First off, let’s just start by saying that coconut milk and cashew milk have a LOT of similarities.
They’re both tasty, vitamin-rich vegan milks commonly used as dairy milk substitutes in a variety of delicious recipes.
(For example, here are 28 great coconut milk recipes you can do right now to add new flavor, taste, and texture to your cooking!)
Both coconut milk and cashew milk are also often drunk instead of regular cow’s milk by people with dairy allergies or who are living the vegetarian/vegan lifestyle. Me personally, I love the richness and taste of both!
Of course, it’s important to recognize that coconut milk and cashew milk also do have crucial differences. So let’s explore coconut milk vs cashew milk and when to use each.
Comparing coconut milk vs cashew milk
|Per one cup serving||Coconut milk||Cashew milk|
|Calories||550 calories||156 calories|
|Total Fat||48 grams||11 grams|
|Carbohydrates||6 grams||11 grams|
|Allergens?||Tree nuts (coconut)||Tree nuts (cashews)|
Coconut milk vs cashew milk: Ingredients and preparation
Contrary to a common misperception, coconut milk isn’t the coconut water found in the middle of a coconut (encased by the white coconut meat).
Instead, coconut milk is generally made from regular water mixed with either coconut meat (fresh or dry is fine) or coconut milk powder.
You can buy coconut milk from the store, or use one of these three simple recipes to make coconut milk. If I have time, personally I prefer homemade coconut milk because then I can make sure there aren’t any “extra” ingredients and additives – think carrageenan, various gums, and BPA. Also because you’ll get the freshest taste from the freshest milk, aka the one you just made!
=======
Continue the piece comparing coconut milk and cashew milk, starting right after its last sentence.

◆ **Dataset extract**:
=======
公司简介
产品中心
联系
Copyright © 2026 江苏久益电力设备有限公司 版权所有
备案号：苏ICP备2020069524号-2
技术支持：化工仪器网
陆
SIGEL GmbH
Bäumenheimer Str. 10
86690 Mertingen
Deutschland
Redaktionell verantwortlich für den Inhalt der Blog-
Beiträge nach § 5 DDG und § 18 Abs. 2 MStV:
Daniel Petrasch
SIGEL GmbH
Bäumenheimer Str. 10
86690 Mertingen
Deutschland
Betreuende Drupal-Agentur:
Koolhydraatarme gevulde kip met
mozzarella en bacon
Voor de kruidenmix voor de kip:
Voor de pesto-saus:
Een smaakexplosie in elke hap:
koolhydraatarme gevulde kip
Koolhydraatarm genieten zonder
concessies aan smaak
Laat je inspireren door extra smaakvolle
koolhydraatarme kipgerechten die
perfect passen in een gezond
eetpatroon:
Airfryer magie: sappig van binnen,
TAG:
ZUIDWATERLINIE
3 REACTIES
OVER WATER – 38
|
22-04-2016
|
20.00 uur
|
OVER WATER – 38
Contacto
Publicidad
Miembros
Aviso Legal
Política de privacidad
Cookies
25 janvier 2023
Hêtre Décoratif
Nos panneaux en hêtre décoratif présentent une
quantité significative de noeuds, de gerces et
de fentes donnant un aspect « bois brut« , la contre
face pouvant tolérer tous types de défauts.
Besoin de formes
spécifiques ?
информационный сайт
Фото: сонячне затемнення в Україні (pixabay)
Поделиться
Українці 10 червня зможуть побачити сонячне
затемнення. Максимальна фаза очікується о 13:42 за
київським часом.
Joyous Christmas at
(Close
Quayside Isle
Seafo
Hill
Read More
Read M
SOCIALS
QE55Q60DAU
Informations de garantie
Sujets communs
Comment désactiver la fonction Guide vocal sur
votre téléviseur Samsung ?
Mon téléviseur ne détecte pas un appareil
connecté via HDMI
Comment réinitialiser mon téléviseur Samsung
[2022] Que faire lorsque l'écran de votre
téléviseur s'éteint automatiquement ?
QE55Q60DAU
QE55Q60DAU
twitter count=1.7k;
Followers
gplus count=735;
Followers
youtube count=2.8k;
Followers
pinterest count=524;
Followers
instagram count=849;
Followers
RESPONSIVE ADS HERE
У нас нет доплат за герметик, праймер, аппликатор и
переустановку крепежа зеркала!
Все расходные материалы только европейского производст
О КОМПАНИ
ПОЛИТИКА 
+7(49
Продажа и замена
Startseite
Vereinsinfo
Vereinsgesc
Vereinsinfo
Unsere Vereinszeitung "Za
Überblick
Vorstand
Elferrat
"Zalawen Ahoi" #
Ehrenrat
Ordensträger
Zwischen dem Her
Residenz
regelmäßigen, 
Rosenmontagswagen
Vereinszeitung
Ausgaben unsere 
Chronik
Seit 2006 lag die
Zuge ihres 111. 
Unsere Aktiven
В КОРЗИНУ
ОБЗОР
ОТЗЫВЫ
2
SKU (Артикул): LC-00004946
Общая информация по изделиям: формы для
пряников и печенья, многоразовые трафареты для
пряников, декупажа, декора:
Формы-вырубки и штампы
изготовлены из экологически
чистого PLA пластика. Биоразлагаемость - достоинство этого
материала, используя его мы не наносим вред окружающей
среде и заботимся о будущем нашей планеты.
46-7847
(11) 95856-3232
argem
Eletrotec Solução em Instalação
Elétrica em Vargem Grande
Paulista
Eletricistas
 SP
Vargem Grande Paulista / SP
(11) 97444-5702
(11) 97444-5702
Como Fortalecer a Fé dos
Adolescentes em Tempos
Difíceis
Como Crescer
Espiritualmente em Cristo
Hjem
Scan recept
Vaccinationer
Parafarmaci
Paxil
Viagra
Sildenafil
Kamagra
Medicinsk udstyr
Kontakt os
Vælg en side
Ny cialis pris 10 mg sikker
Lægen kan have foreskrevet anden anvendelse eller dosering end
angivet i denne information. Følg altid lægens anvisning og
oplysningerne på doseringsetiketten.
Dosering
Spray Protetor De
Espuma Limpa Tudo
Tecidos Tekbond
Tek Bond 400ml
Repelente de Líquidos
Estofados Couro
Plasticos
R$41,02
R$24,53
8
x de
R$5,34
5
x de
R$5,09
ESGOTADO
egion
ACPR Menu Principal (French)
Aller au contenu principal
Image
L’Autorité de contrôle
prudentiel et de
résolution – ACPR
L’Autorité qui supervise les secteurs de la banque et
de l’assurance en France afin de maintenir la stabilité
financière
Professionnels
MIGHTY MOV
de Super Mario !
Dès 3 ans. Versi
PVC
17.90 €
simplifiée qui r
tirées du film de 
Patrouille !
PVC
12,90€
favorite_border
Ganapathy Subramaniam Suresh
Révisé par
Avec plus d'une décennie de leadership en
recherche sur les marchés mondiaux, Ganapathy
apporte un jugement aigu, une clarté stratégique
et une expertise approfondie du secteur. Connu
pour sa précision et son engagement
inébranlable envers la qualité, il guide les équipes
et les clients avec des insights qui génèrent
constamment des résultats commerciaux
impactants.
=======
◆ **Solved exercise**:
Cashew milk is generally made from water, cashews, and some kind of sweetener (usually honey or maple syrup), sometimes with a splash of vanilla added in for good measure. One of my frustrations with making cashew milk is that it takes a LONG time — usually you soak the cashews in water for at least four hours (and sometimes as much as 12!!). That’s a lot of pre-planning and lead time – whereas for coconut milk, you literally just put the ingredients in the blender, and voila. In part because of that, I haven’t yet found a cashew milk recipe that I love, so if you have one that’s perfect, I’d love to hear about it – drop it in the comments below!
How coconut and cashew milk taste
Cashew milk has that kind of round, fatty mouthfeel that you’d expect from such a tasty, high-fat nut. And especially when you add in that little bit of honey, agave, or maple syrup – you get a really pleasant and nutty milk with a wholesome, thick texture.
Coconut milk has that distinctive, tropical, coconut flavor, and given its high fat content, it has even more of that wholesome, thick milk texture than cashews. It’s not as interchangeable with other nut milks as cashew milk is because its flavor is so powerful. Like other foods like ginger, lemongrass, or shrimp, you KNOW when coconut is in the mix!
Calories in coconut milk and cashew milk
At a whopping 550 calories per cup, coconut milk has over three times the calories of a cup of cashew milk or a cup of whole milk from a cow. When comparing coconut milk vs cashew milk, it’s useful to think through nutrition and the impact on your diet. As you can see from the chart above, generally coconut milk has more calories and fat than cashew milk, although of course different brands of coconut and cashew milk will have slightly different stats than those listed above.
And while there are some differences between coconut milk vs cashew milk – which I’ll get into in greater detail below – they also have some important similarities.
Both coconut milk and cashew milk are vegan – as they are made from coconuts and cashews, not from any animal byproducts. Both are naturally gluten-free as well, so people with gluten intolerances should generally be fine with either. Because cashew milk and coconut milk are both low-carb and high fat, both are great for the keto diet, which just adds to these wonderful milks’ versatility.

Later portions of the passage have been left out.